Cuando se corrigen errores en código existente, es fácil caer en el hábito de buscar el «error» en el código y ajustarlo para evitarlo. Pero si la causa principal del problema era un error de diseño o un problema con el algoritmo, entonces añadir simplemente otra bandera o instrucción goto en el código es un enfoque erróneo. No solo has dejado intacta la causa principal, sino que ahora has hecho que el código sea más difícil de entender para el próximo ingeniero de software que tenga que resolverlo.
Entrénate para preguntarte «¿cómo habría resuelto este problema si yo fuera el programador original?». A continuación, observa la diferencia entre el enfoque de «hoja en blanco» y el que realmente tienes delante. Pero sé pragmático. No estoy sugiriendo que debas reimplementar una función porque tú y el autor tengáis un enfoque diferente. Considera este paso como un experimento mental. Tienes un caso de prueba que falla. El autor pasó por alto este caso. ¿Qué le llevó a pasar por alto este caso? Si el autor hubiera sabido de este caso, ¿en qué habría cambiado su enfoque? Este tipo de preguntas son muy valiosas cuando se analiza un código que básicamente funciona, pero que aún tiene algunos errores.
En nuestro caso, en lugar de añadir otro parámetro a una función interna, añadir otra variable automática que tenía que inicializarse correctamente en tres puntos de entrada diferentes al procedimiento principal y añadir código para probar esta nueva variable en un punto crítico, me di cuenta de que podíamos reparar el algoritmo cambiando el orden en el que se realizaban los subpasos. Una vez hecho esto, desapareció la necesidad de variables adicionales y casos especiales. El código final es, en realidad, mucho más fácil de entender que el código original, por no hablar del primer intento de reparación. Esto me da la confianza de que vamos por el buen camino. El caso de prueba que reproduce el problema demostró que tanto la solución original (demasiado compleja) como la solución revisada (simplificada) resuelven el problema. Ahora solo tenemos que asegurarnos de que no hemos estropeado nada más.

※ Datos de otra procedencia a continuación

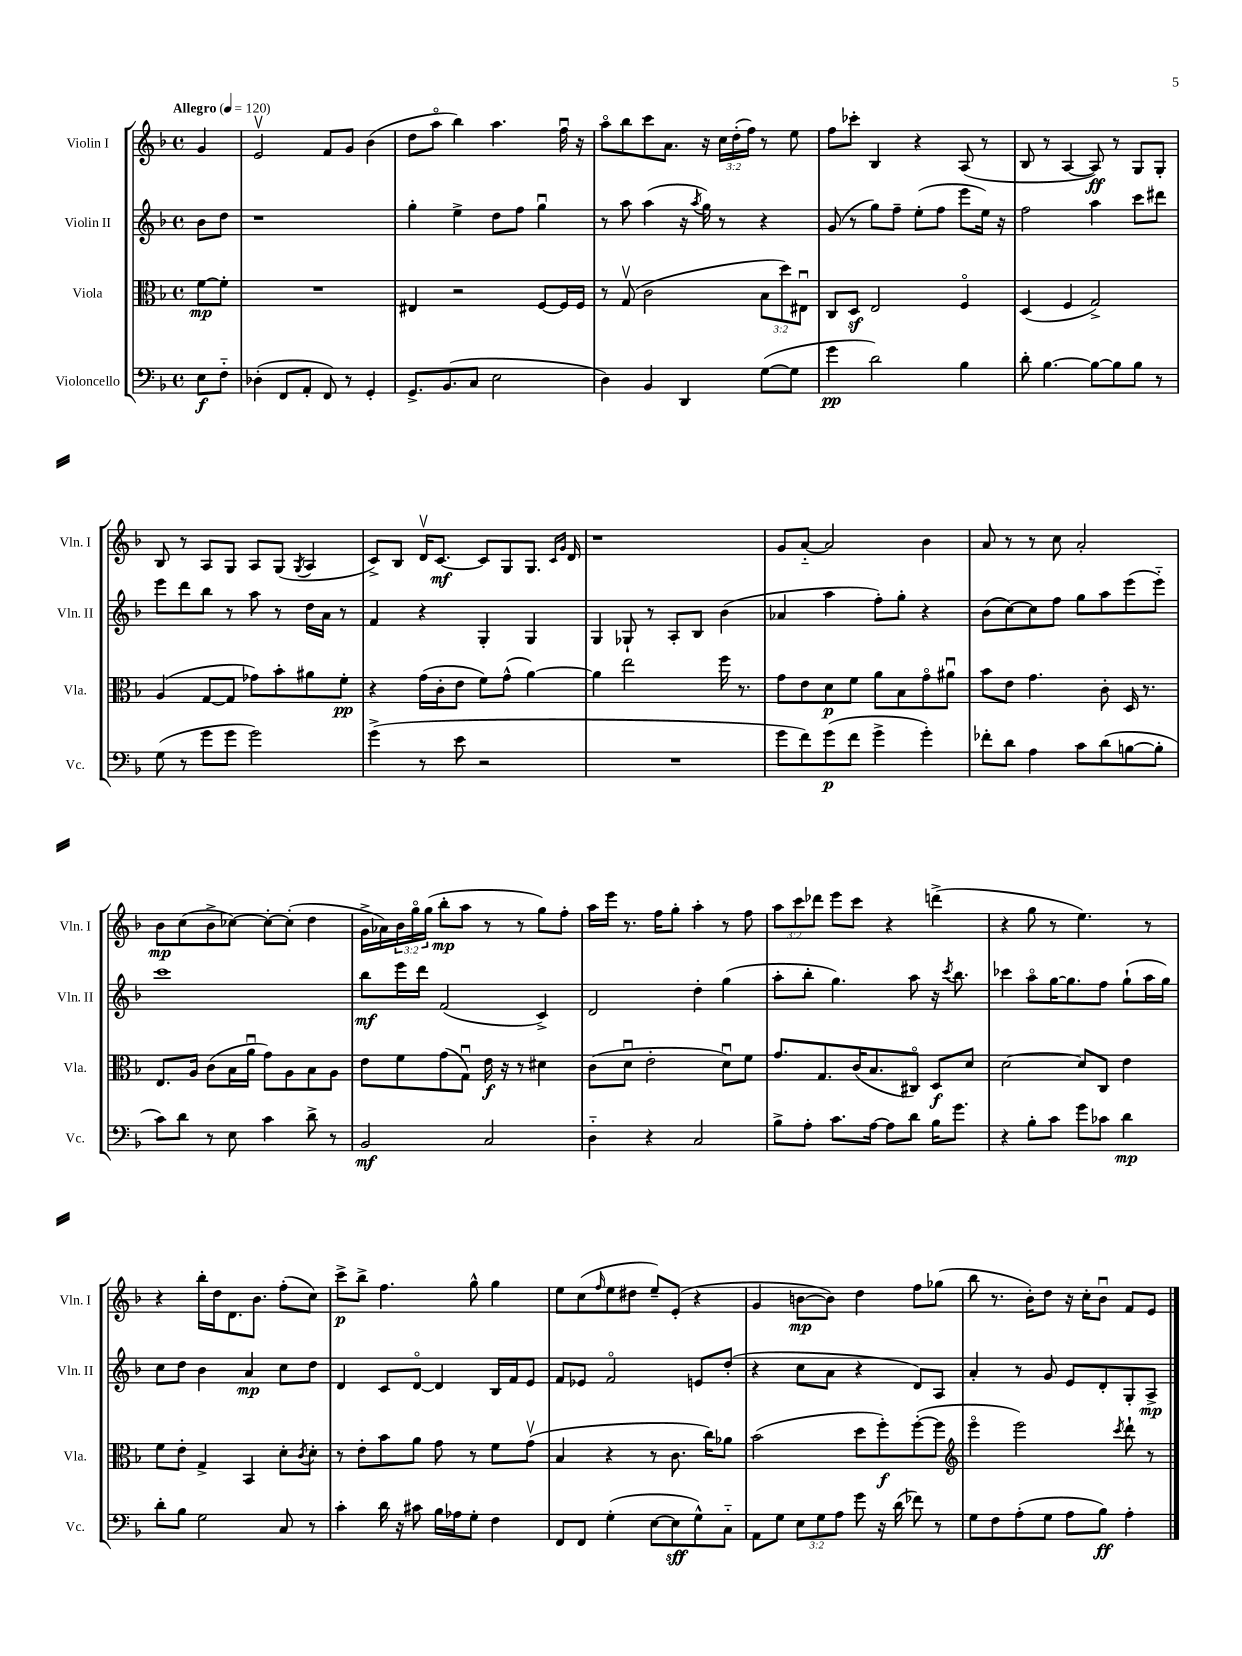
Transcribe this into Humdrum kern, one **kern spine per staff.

**kern	**dynam	**kern	**dynam	**kern	**dynam	**kern	**dynam
*part4	*part4	*part3	*part3	*part2	*part2	*part1	*part1
*staff4	*staff4	*staff3	*staff3	*staff2	*staff2	*staff1	*staff1
*I"Violoncello	*	*I"Viola	*	*I"Violin II	*	*I"Violin I	*
*I'Vc.	*	*I'Vla.	*	*I'Vln. II	*	*I'Vln. I	*
*clefF4	*	*clefC3	*	*clefG2	*	*clefG2	*
*k[b-]	*	*k[b-]	*	*k[b-]	*	*k[b-]	*
*M4/4	*	*M4/4	*	*M4/4	*	*M4/4	*
*met(c)	*	*met(c)	*	*met(c)	*	*met(c)	*
*MM120	*	*MM120	*	*MM120	*	*MM120	*
=	=	=	=	=	=	=	=
!	!	!	!	!	!	!LO:TX:a:B:t=Allegro	!
8E\L	f	[8f\L	mp	8b-\L	.	4g/	.
8F\J	.	8f'\J]	.	8dd\J	.	.	.
=1	=1	=1	=1	=1	=1	=1	=1
(4D-X'\	.	1r	.	1r	.	2ev/	.
8FF/L	.	.	.	.	.	.	.
8AA'/J	.	.	.	.	.	.	.
8FF/)	.	.	.	.	.	8f/L	.
8r	.	.	.	.	.	8g/J	.
4GG'/	.	.	.	.	.	(4b-\	.
=2	=2	=2	=2	=2	=2	=2	=2
8.GG^/L	.	4E#X/	.	4gg'\	.	8dd\L	.
.	.	.	.	.	.	8aa\J	.
(8.BB-/	.	.	.	.	.	.	.
.	.	2r	.	4ee^\	.	4bb-\)	.
8C/J	.	.	.	.	.	.	.
2E\	.	.	.	8dd\L	.	4.aa\	.
.	.	.	.	8ff\J	.	.	.
.	.	[8F/L	.	4ggu\	.	.	.
.	.	16F/L]	.	.	.	16ffu\	.
.	.	16F/JJ	.	.	.	16r	.
=3	=3	=3	=3	=3	=3	=3	=3
4D\)	.	8r	.	8r	.	8aa\L	.
.	.	(8Gv/	.	8aa\	.	8bb-\	.
4BB-/	.	2c\	.	(4aa\	.	8ccc\	.
.	.	.	.	.	.	8.a\J	.
4DD/	.	.	.	16r	.	.	.
.	.	.	.	8qaa/	.	.	.
.	.	.	.	16gg\)	.	16r	.
.	.	.	.	8r	.	24cc\LL	.
.	.	.	.	.	.	(24dd'\	.
.	.	.	.	.	.	24ff\JJ)	.
([8G\L	.	12B-\L	.	4r	.	8r	.
.	.	12dd\)	.	.	.	.	.
8G\J]	.	.	.	.	.	8ee\	.
.	.	12E#Xu\J	.	.	.	.	.
=4	=4	=4	=4	=4	=4	=4	=4
4g\	pp	8C/L	.	(8g/	.	8ff\L	.
.	.	8Dz/J	.	8r	.	8ccc-X'\J	.
2d\)	.	2E/	.	8gg\L)	.	4B-/	.
.	.	.	.	8ff~\J	.	.	.
.	.	.	.	(8ee'\L	.	4r	.
.	.	.	.	8ff\J	.	.	.
4B-\	.	4F/	.	8eee\L	.	(8A/	.
.	.	.	.	16ee\Jk)	.	8r	.
.	.	.	.	16r	.	.	.
=5	=5	=5	=5	=5	=5	=5	=5
8d'\	.	(4D/	.	2ff\	.	8B-/	.
[4.B-\	.	.	.	.	.	8r	.
.	.	4F/	.	.	.	[4A/	.
8B-\L_	.	2G^/)	.	4aa\	.	8A/])	ff
8B-\]	.	.	.	.	.	8r	.
8B-\J	.	.	.	8ccc\L	.	8G/L	.
8r	.	.	.	8ddd#X\J	.	8G'/J	.
!!LO:LB:g=z
=6	=6	=6	=6	=6	=6	=6	=6
(8G\	.	(4A/	.	8eee\L	.	8B-/	.
8r	.	.	.	8ddd\	.	8r	.
8g\L	.	[8G/L	.	8bb-\J	.	8A/L	.
8g\J	.	8G/J]	.	8r	.	8G/J	.
2g\)	.	8g-X\L)	.	8aa\	.	8A/L	.
.	.	8b-'\	.	8r	.	(8G/J	.
.	.	.	.	.	.	8qG/	.
.	.	8a#X\	.	16dd\LL	.	4A/	.
.	.	.	.	16a\JJ	.	.	.
.	.	8f'\J	pp	8r	.	.	.
=7	=7	=7	=7	=7	=7	=7	=7
(4g^\	.	4r	.	4f/	.	8c^/L)	.
.	.	.	.	.	.	8B-/J	.
8r	.	(16g\LL	.	4r	.	16dv/KL	.
.	.	16c'\J	.	.	.	[8.c/J	mf
8e\	.	8e\J	.	.	.	.	.
2r	.	8f\L)	.	4G'/	.	8c/L]	.
.	.	(8g^^\J	.	.	.	8G/	.
.	.	[4a\)	.	4G/	.	8.G/J	.
.	.	.	.	.	.	16qqc/LL	.
.	.	.	.	.	.	16qqg/JJ	.
.	.	.	.	.	.	16d/	.
=8	=8	=8	=8	=8	=8	=8	=8
1r	.	4a\]	.	4G/	.	1r	.
.	.	2ee\	.	8G-X`/	.	.	.
.	.	.	.	8r	.	.	.
.	.	.	.	8A'/L	.	.	.
.	.	.	.	8B-/J	.	.	.
.	.	16ff\	.	(4b-\	.	.	.
.	.	8.r	.	.	.	.	.
=9	=9	=9	=9	=9	=9	=9	=9
8g\L	.	8g\L	.	4a-X/	.	8g/L	.
8f\)	.	8e\	.	.	.	[8a/J	.
(8g\	p	8d\	p	4aa\	.	2a/]	.
8f\J	.	8f\J	.	.	.	.	.
4g^\	.	8a\L	.	8ff'\L)	.	.	.
.	.	8B-\	.	8gg'\J	.	.	.
4g'\)	.	8g\	.	4r	.	4b-\	.
.	.	8a#Xu\J	.	.	.	.	.
=10	=10	=10	=10	=10	=10	=10	=10
8f-X'\L	.	8b-\L	.	(8b-\L	.	8a/	.
8d\J	.	8e\J	.	[8cc\)	.	8r	.
4A\	.	4.g\	.	8cc\]	.	8r	.
.	.	.	.	8ff\J	.	8cc\	.
8c\L	.	.	.	8gg\L	.	2a'/	.
(8d\	.	8c'\	.	8aa\	.	.	.
[8Bn\	.	16D/	.	(8eee\	.	.	.
.	.	8.r	.	.	.	.	.
8B'\J]	.	.	.	8eee\J)	.	.	.
!!LO:LB:g=z
=11	=11	=11	=11	=11	=11	=11	=11
8c\L)	.	8.E/L	.	1ccc	.	8b-\L	mp
8d\J	.	.	.	.	.	(8cc\	.
.	.	16A/Jk	.	.	.	.	.
8r	.	(8c\L	.	.	.	8b-^\	.
8E\	.	16B-\L	.	.	.	[8cc-X\J)	.
.	.	16au\JJ	.	.	.	.	.
4c\	.	8g\L)	.	.	.	8cc-'\L_	.
.	.	8A\	.	.	.	(8cc-'\J]	.
8d^\	.	8B-\	.	.	.	4dd\	.
8r	.	8A\J	.	.	.	.	.
=12	=12	=12	=12	=12	=12	=12	=12
2BB-/	mf	8e\L	.	8bb-\L	mf	16g^\LL	.
.	.	.	.	.	.	16a-X\)	.
.	.	8f\	.	16eee\L	.	24b-\	.
.	.	.	.	.	.	24gg\	.
.	.	.	.	16ddd\JJ	.	.	.
.	.	.	.	.	.	(24gg\JJ	.
.	.	(8g\	.	(2f/	.	8bb-'\L	mp
.	.	8Gu\J)	.	.	.	8aa\J	.
2C/	.	16e\	f	.	.	8r	.
.	.	16r	.	.	.	.	.
.	.	8r	.	.	.	8r	.
.	.	4d#X\	.	4c^/)	.	8gg\L)	.
.	.	.	.	.	.	8ff'\J	.
=13	=13	=13	=13	=13	=13	=13	=13
4D\	.	(8c\L	.	2d/	.	16aa\LL	.
.	.	.	.	.	.	16eee\JJ	.
.	.	8du\J	.	.	.	8.r	.
4r	.	2e'\	.	.	.	.	.
.	.	.	.	.	.	16ff\KL	.
.	.	.	.	.	.	8gg'\J	.
2C/	.	.	.	4dd'\	.	4aa'\	.
.	.	8du\L)	.	(4gg\	.	8r	.
.	.	8f\J	.	.	.	8ff\	.
=14	=14	=14	=14	=14	=14	=14	=14
8B-^\L	.	8.g/L	.	8aa'\L	.	12aa\L	.
.	.	.	.	.	.	12ccc\	.
8A'\J	.	.	.	8bb-'\J	.	.	.
.	.	.	.	.	.	12ddd-X\J	.
.	.	8.G/	.	.	.	.	.
8.c\L	.	.	.	4.gg\)	.	8eee\L	.
.	.	(16c/K	.	.	.	8ccc\J	.
[16A\Jk	.	8.B-/	.	.	.	.	.
8A\L]	.	.	.	.	.	4r	.
8d\J	.	8C#X/J)	.	8aa\	.	.	.
16B-\KL	.	8D/L	f	16r	.	(4dddn^\	.
.	.	.	.	8qccc/	.	.	.
8.g\J	.	.	.	8.bb-\	.	.	.
.	.	8d/J	.	.	.	.	.
=15	=15	=15	=15	=15	=15	=15	=15
4r	.	[2d\	.	4ccc-X\	.	4r	.
8B-'\L	.	.	.	8aa\L	.	8gg\	.
8c\J	.	.	.	[16gg\K	.	8r	.
.	.	.	.	8.gg\]	.	.	.
8g\L	.	8d/L]	.	.	.	4.ee\)	.
8c-X\J	.	8C/J	.	8ff\J	.	.	.
4d\	mp	4e\	.	(8gg`\L	.	.	.
.	.	.	.	16aa\L	.	8r	.
.	.	.	.	16gg\JJ)	.	.	.
!!LO:LB:g=z
=16	=16	=16	=16	=16	=16	=16	=16
8d'\L	.	8f\L	.	8cc\L	.	4r	.
8B-\J	.	8e'\J	.	8dd\J	.	.	.
2G\	.	4G^/	.	4b-\	.	16bb-'\LL	.
.	.	.	.	.	.	16dd\J	.
.	.	.	.	.	.	8.d\	.
.	.	4BB-/	.	4a/	mp	.	.
.	.	.	.	.	.	8.b-\J	.
8C/	.	8d'\L	.	8cc\L	.	(8ff'\L	.
.	.	8qc/	.	.	.	.	.
8r	.	8d'\J	.	8dd\J	.	8cc\J)	.
=17	=17	=17	=17	=17	=17	=17	=17
4c'\	.	8r	.	4d/	.	8ccc^\L	p
.	.	8e'\L	.	.	.	8bb-^\J	.
16d\	.	8b-\	.	8c/L	.	4.ff\	.
16r	.	.	.	.	.	.	.
8c#X\	.	8a\J	.	[8d/J	.	.	.
16B-\LL	.	8g\	.	4d/]	.	.	.
16A-X\J	.	.	.	.	.	.	.
8G'\J	.	8r	.	.	.	8gg^^\	.
4F\	.	8f\L	.	16B-/LL	.	4gg\	.
.	.	.	.	16f/J	.	.	.
.	.	(8gv\J	.	8e/J	.	.	.
=18	=18	=18	=18	=18	=18	=18	=18
8FF/L	.	4B-/	.	8f/L	.	8ee\L	.
8FF/J	.	.	.	8e-X/J	.	(8cc\	.
.	.	.	.	.	.	16qqff/	.
(4G'\	.	4r	.	2f/	.	8ee\	.
.	.	.	.	.	.	8dd#X\J	.
[8E\L	.	8r	.	.	.	8ee~/L)	.
8E\]	sff	8.c\	.	.	.	(8e'/J	.
8G^^\)	.	.	.	8en/L	.	4r	.
.	.	16cc\KL)	.	.	.	.	.
8C\J	.	8a-X\J	.	(8dd'/J	.	.	.
=19	=19	=19	=19	=19	=19	=19	=19
8AA\L	.	(2b-\	.	4r	.	4g/	.
8G\J	.	.	.	.	.	.	.
12E\L	.	.	.	8cc\L	.	[8bn\L	mp
12G\	.	.	.	.	.	.	.
.	.	.	.	8a\J	.	8b\J])	.
12A\J	.	.	.	.	.	.	.
8g\	.	8dd\L	.	4r	.	4dd\	.
16r	.	8ff'\)	f	.	.	.	.
(16d\	.	.	.	.	.	.	.
8f-X\)	.	([8ff'\	.	8d/L)	.	8ff\L	.
8r	.	8ff\J]	.	8A/J	.	(8gg-X\J	.
=20	=20	=20	=20	=20	=20	=20	=20
*	*	*clefG2	*	*	*	*	*
8G\L	.	4eee\	.	4a'/	.	8bb-\	.
8F\	.	.	.	.	.	8.r	.
(8A'\	.	2eee\)	.	8r	.	.	.
.	.	.	.	.	.	16b-'\KL)	.
8G\J	.	.	.	8g/	.	8dd\J	.
8A\L	.	.	.	8e/L	.	16r	.
.	.	.	.	.	.	16cc'\KL	.
8B-\J)	ff	.	.	8d'/	.	8b-u\J	.
.	.	8qccc/	.	.	.	.	.
4A'\	.	8ddd`\	.	8G'/	.	8f/L	.
.	.	8r	.	8A^/J	mp	8e/J	.
==	==	==	==	==	==	==	==
*-	*-	*-	*-	*-	*-	*-	*-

Dado que esta corrección se va a lanzar al mercado (es decir, ya está instalada en las instalaciones de los clientes), también realizaremos tres tipos de pruebas de regresión intensivas. Dos de ellas comprobarán el cumplimiento continuado del estándar POSIX (la corrección del error se encuentra en el código que implementa una función POSIX), y el tercer tipo de prueba es una prueba de regresión general a nivel del sistema.
Primero corrige el algoritmo. Una vez que el algoritmo sea correcto, ocúpate del código.